The scope of the project included recreating long-lost light fixtures, cleaning and polishing old marble, restoring mahogany doors, installing new glass, and removing layers of paint in the historic rooms. Also included in the scope was the complete restoration of the 40 ft diameter Tiffany-designed stained glass dome, which had become covered in grime and paint. The dome contains over 60,000 individual pieces of glass. Daprato Rigali Studios of Chicago performed the stained-glass dome restoration.

==Past exhibitions==
Crossroads: Modernism in Ukraine, 1910–1930 was a display of art by Ukrainian artists, such as Sukher Ber Rybak, Vsevolod Maskymovych, and Oleksandr Bohomazov, to name a few. Crossroads was organized by the Foundation for International Arts and Education with the National Art Museum of Ukraine. It was presented by the Chicago Department of Cultural Affairs and the Kyiv Committee of the Chicago Sister Cities International Program. The exhibition ran from July 22, 2006 until October 15, 2006.

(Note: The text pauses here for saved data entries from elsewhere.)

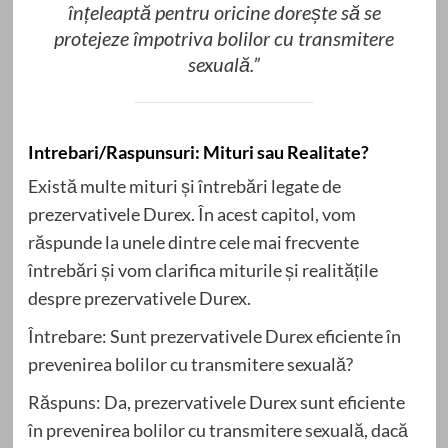
înțeleaptă pentru oricine dorește să se
protejeze împotriva bolilor cu transmitere
sexuală.”
Intrebari/Raspunsuri: Mituri sau Realitate?
Există multe mituri și întrebări legate de
prezervativele Durex. În acest capitol, vom
răspunde la unele dintre cele mai frecvente
întrebări și vom clarifica miturile și realitățile
despre prezervativele Durex.
Întrebare: Sunt prezervativele Durex eficiente în
prevenirea bolilor cu transmitere sexuală?
Răspuns: Da, prezervativele Durex sunt eficiente
în prevenirea bolilor cu transmitere sexuală, dacă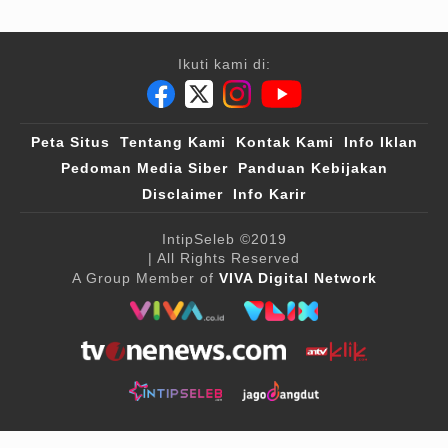
Ikuti kami di:
Peta Situs
Tentang Kami
Kontak Kami
Info Iklan
Pedoman Media Siber
Panduan Kebijakan
Disclaimer
Info Karir
IntipSeleb
©2019
| All Rights Reserved
A Group Member of
VIVA Digital Network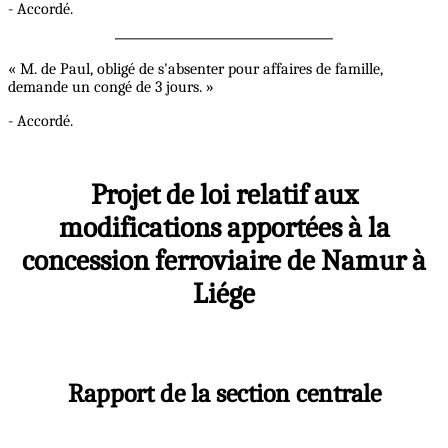
- Accordé.
« M. de Paul, obligé de s'absenter pour affaires de famille,
demande un congé de 3 jours. »
- Accordé.
Projet de loi relatif aux
modifications apportées à la
concession ferroviaire de Namur à
Liége
Rapport de la section centrale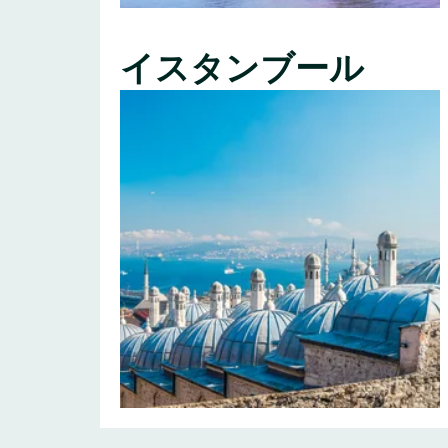
イスタンブール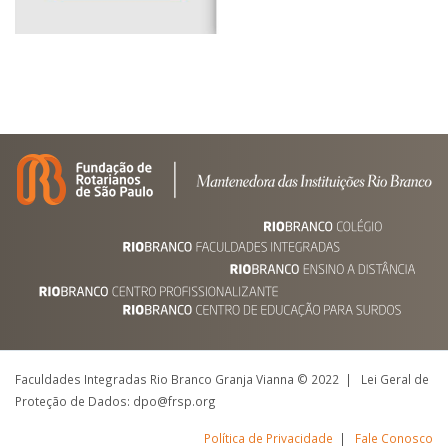
Faculdades Integradas Rio Branco Granja Vianna © 2022 | Lei Geral de
Proteção de Dados: dpo@frsp.org
Política de Privacidade
|
Fale Conosco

Richard Hunt: Sixty Years of Sculpture was a major exhibition of sixty sculptures spanning Hunt's career. The exhibition drew primarily from his extensive "self-collection", lent to the center for the show. This exhibition ran from December 6, 2014, through March 29, 2015.

== "Rush More" mural ==
In 2017, Kerry James Marshall was commissioned to produce an inaugural mural for a public arts program. The mural entitled "Rush More" is located on the west façade of the cultural center. The piece is an homage to women who have contributed to the culture of Chicago.

Portrayed are:

- Gwendolyn Brooks
- Abena Joan Brown
- Cheryl Lynn Bruce
- Margaret Burroughs
- Sandra Cisneros
- Maggie Daley
- Sandra Delgado
- Barbara Gaines
- Susanne Ghez
- Joan Gray
- Monica Haslip
- Barbara Jones-Hogu
- Harriet Monroe
- Achy Obejas
- Ruth Page
- Jacqueline Russell
- Jane Saks
- Jackie Taylor
- Lois Weisberg
- Oprah Winfrey

Washington painted the mural on a scale rendering of the building. The piece was then transposed to the actual façade by the muralist Jeff Zimmerman. Financing for the project was made possible by the non-profit, Murals of Acceptance and through philanthropic donations from David Arquette, Patricia Arquette, Marc Benioff, and Lynne Benioff.